Ash Barty continues to serve as an ace in his post-tennis career, becoming one of Australia’s most popular athlete-turned-authors, and he has some household names.
Grand Slam tennis champion Barty, who is this week’s Buy Australian Made campaign ambassador, has sold more than 160,000 copies in his pair of forays into the book market since retiring last year and is on the verge of 200,000.
Her autobiography, My Dream Time, is approaching 100,000 copies, and her children’s book series, Little Ash, has also surpassed 70,000 in official sales, with follow-up orders nearing 100,000.
Both are published by HarperCollins, who are “delighted” with the result, according to Helen Littleton, the company’s head of Australian non-fiction.
Barty’s Life Story is easily the #1 Australian women’s sports autobiography recorded by leading sales analysis company Nielsen BookScan since they began recording sales in December 2002.
As well as eclipsing former prime minister Julia Gillard (more than 68,000), Barty also passed riding legend Bart Cummings (more than 87,000), according to BookScan.
Barty’s autobiography is closing in on Ricky Ponting’s life story (over 97,000), while Ponting’s team-mate Adam Gilchrist (over 131,000) remains ahead with Steve Waugh’s chart-topper Out Of My Comfort Zone selling more than 200,000 market-strong , than the book. it is today.
“I’ve been very fortunate to have had so much love and support for my career when I was playing and I’m glad they enjoyed reading about it and hopefully there are things in there that they didn’t know.” Barty told News Corp about his autobiography.
“There were a few episodes that I held pretty close, and I just hope they enjoyed the story.
“My grandmother said there were many times I wanted to ask you questions and reading the book answered them all for me.”
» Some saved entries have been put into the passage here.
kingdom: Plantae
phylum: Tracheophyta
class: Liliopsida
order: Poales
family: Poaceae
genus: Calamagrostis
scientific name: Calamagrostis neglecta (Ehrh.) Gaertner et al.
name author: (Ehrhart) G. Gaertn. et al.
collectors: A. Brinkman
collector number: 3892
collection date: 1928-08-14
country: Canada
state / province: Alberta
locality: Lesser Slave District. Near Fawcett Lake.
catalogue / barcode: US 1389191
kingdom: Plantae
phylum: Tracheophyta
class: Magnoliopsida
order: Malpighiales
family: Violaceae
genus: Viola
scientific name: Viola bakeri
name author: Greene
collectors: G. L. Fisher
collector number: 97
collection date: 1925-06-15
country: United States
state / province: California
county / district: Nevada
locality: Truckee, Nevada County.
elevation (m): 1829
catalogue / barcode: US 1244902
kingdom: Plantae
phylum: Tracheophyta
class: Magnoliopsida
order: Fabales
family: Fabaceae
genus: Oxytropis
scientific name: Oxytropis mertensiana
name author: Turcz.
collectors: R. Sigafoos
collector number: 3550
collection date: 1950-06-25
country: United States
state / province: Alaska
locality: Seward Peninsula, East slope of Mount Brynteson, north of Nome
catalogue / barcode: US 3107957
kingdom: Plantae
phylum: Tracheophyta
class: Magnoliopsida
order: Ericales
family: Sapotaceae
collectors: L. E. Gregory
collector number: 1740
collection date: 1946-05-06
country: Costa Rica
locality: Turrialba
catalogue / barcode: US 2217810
“The people who were so close to me during my journey still learned something new.
“(Junior coach) Jim Joyce is slowly going through it, and he said he can’t believe how much I remember and what a big impact some small conversations can have.”
The success of The Little Ash series would prompt Barty to release four more books to make it a 10 book series.
“I was a little nervous about how it would be received. Being a reader myself and knowing how many great children’s books are out there, I was nervous, but it was exceptional.”